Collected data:

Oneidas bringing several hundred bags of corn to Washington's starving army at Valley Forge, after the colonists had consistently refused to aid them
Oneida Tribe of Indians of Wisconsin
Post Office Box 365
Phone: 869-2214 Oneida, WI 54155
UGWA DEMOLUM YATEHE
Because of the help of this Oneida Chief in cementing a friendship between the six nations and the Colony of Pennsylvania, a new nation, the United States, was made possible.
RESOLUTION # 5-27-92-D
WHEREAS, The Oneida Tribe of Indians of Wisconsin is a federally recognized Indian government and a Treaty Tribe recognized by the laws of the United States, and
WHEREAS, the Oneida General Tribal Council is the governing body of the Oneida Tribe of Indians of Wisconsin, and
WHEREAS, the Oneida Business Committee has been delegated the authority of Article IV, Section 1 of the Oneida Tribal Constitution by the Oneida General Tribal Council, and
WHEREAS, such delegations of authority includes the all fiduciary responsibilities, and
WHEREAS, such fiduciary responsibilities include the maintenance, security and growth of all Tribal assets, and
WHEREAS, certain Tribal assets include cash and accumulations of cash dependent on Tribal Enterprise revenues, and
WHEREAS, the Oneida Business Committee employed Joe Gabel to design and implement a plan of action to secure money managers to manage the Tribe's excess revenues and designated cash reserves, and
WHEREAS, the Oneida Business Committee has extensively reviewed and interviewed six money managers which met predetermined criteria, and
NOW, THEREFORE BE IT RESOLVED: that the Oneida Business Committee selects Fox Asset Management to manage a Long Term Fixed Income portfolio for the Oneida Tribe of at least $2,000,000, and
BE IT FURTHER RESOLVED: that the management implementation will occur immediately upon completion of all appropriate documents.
...
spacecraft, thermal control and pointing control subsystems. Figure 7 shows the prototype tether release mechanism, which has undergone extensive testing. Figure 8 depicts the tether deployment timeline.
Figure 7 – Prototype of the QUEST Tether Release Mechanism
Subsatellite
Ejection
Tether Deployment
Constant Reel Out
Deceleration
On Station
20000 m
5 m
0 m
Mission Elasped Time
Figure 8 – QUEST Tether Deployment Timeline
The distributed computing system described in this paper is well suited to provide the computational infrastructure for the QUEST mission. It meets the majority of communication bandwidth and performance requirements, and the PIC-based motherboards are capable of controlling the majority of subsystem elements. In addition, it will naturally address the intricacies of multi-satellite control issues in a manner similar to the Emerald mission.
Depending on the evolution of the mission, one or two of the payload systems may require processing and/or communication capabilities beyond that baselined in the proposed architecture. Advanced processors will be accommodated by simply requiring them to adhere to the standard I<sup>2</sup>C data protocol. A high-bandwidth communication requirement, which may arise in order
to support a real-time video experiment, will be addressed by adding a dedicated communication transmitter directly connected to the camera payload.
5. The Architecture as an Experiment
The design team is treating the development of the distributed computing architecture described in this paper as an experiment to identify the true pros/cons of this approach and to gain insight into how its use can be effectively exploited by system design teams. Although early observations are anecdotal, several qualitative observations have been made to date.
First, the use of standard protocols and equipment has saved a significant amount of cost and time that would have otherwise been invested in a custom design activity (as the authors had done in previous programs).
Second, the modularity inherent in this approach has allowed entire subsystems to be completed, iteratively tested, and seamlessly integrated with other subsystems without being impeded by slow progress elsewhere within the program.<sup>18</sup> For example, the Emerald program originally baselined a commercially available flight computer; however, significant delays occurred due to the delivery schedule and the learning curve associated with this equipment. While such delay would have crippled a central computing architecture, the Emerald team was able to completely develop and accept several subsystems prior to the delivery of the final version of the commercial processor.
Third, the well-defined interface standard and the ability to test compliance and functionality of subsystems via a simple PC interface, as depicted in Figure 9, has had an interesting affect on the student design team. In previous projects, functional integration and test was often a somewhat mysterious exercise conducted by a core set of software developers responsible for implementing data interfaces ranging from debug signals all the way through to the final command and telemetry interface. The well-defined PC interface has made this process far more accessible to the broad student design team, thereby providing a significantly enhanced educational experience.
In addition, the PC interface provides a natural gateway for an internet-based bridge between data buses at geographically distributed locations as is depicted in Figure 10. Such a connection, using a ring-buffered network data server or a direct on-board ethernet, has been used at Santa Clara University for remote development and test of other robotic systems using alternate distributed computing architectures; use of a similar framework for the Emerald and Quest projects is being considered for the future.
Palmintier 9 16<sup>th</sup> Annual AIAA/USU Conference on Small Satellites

Exercise objective: When the line with "Oneidas bringing several" is reached in the data above, start copying there, and copy each line exactly until the line with "UGWA DEMOLUM YATEHE" has been copied; copy nothing else.

Exercise result:
Oneidas bringing several hundred bags of corn to Washington's starving army at Valley Forge, after the colonists had consistently refused to aid them
Oneida Tribe of Indians of Wisconsin
Post Office Box 365
Phone: 869-2214 Oneida, WI 54155
UGWA DEMOLUM YATEHE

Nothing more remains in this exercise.